Re: I thought this case was against Apple?
I suspect the store lock-in is worse on Apple than Google.
Whilst I buy apps on Google app-store they aren't expensive and very few. eBooks I buy elsewhere, music I don't buy from Google, or video. AFAIK Google doesn't take a cut on movies, music, books I buy on other services but watch on my phone. Google also doesn't particularly encourage me to use their services to buy those things (I get directed to YouTube alot but then thats free to me other than the annying ads).
I believe Apple are much more aggressive in directing users to their own services for Music/Video/eBook purchases. Apple were also first with decent smartphones / tablets and got iTunes front and centre and many users were already locked in from the iPod.

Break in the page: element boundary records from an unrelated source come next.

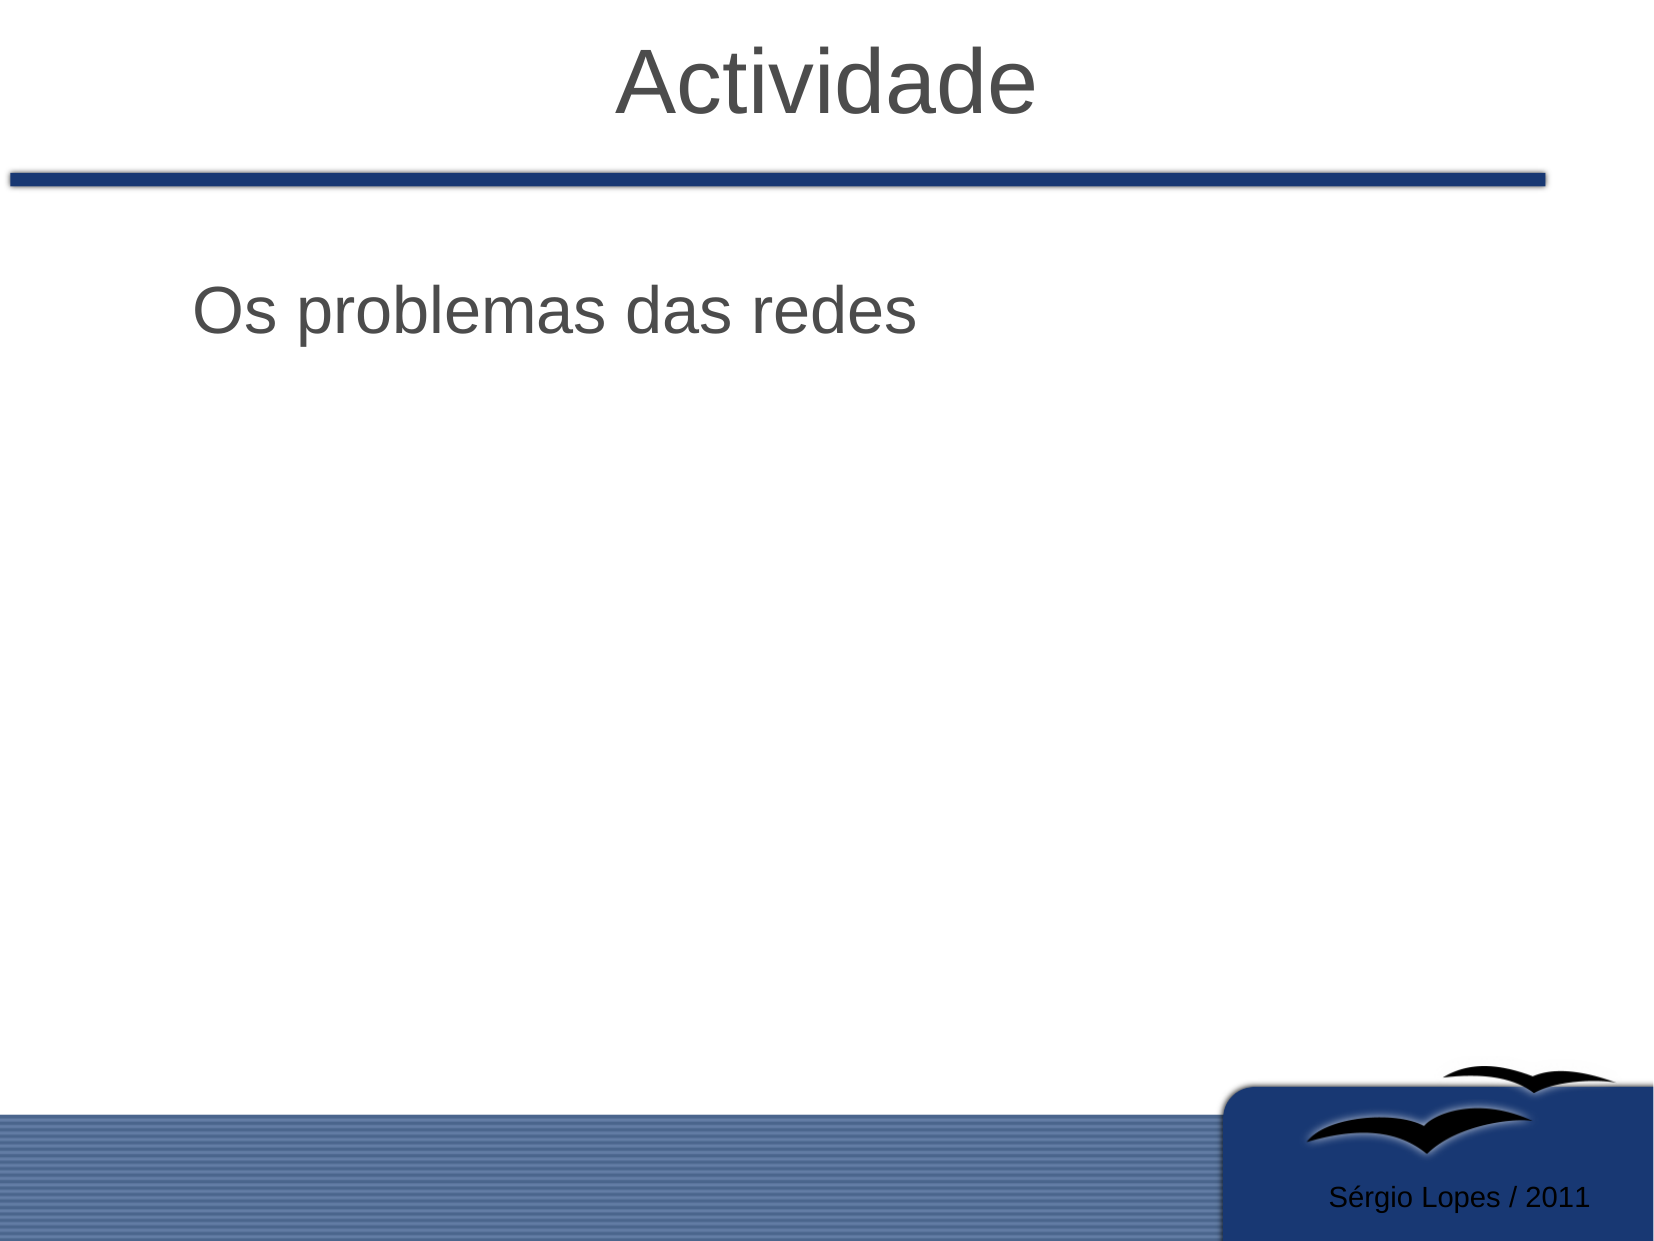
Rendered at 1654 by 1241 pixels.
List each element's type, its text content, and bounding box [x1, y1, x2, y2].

text_box Sérgio Lopes / 2011 [1328, 1181, 1588, 1214]
list Os problemas das redes [121, 273, 1534, 1056]
picture [0, 0, 1654, 1241]
title Actividade [121, 0, 1534, 164]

Its the same as MS directing me to the x-box store for games on ,my Windows machine.
Only way to stop this is to ban vertical integration between the hardware/os platform vendor and the services vendors.
I swore never to give Apple a penny ever many years ago when they snuck iTunes onto my PC alongside a QuickTime download, and it immediately decided to reindex my carefully curated .mp3 collection. I then had to hack the registry to remove traces of it. Its that kind of thing thats unpleasant.
P.S. Don't get me started on Apples insistence on their own version of the USB-c socket. Idiots.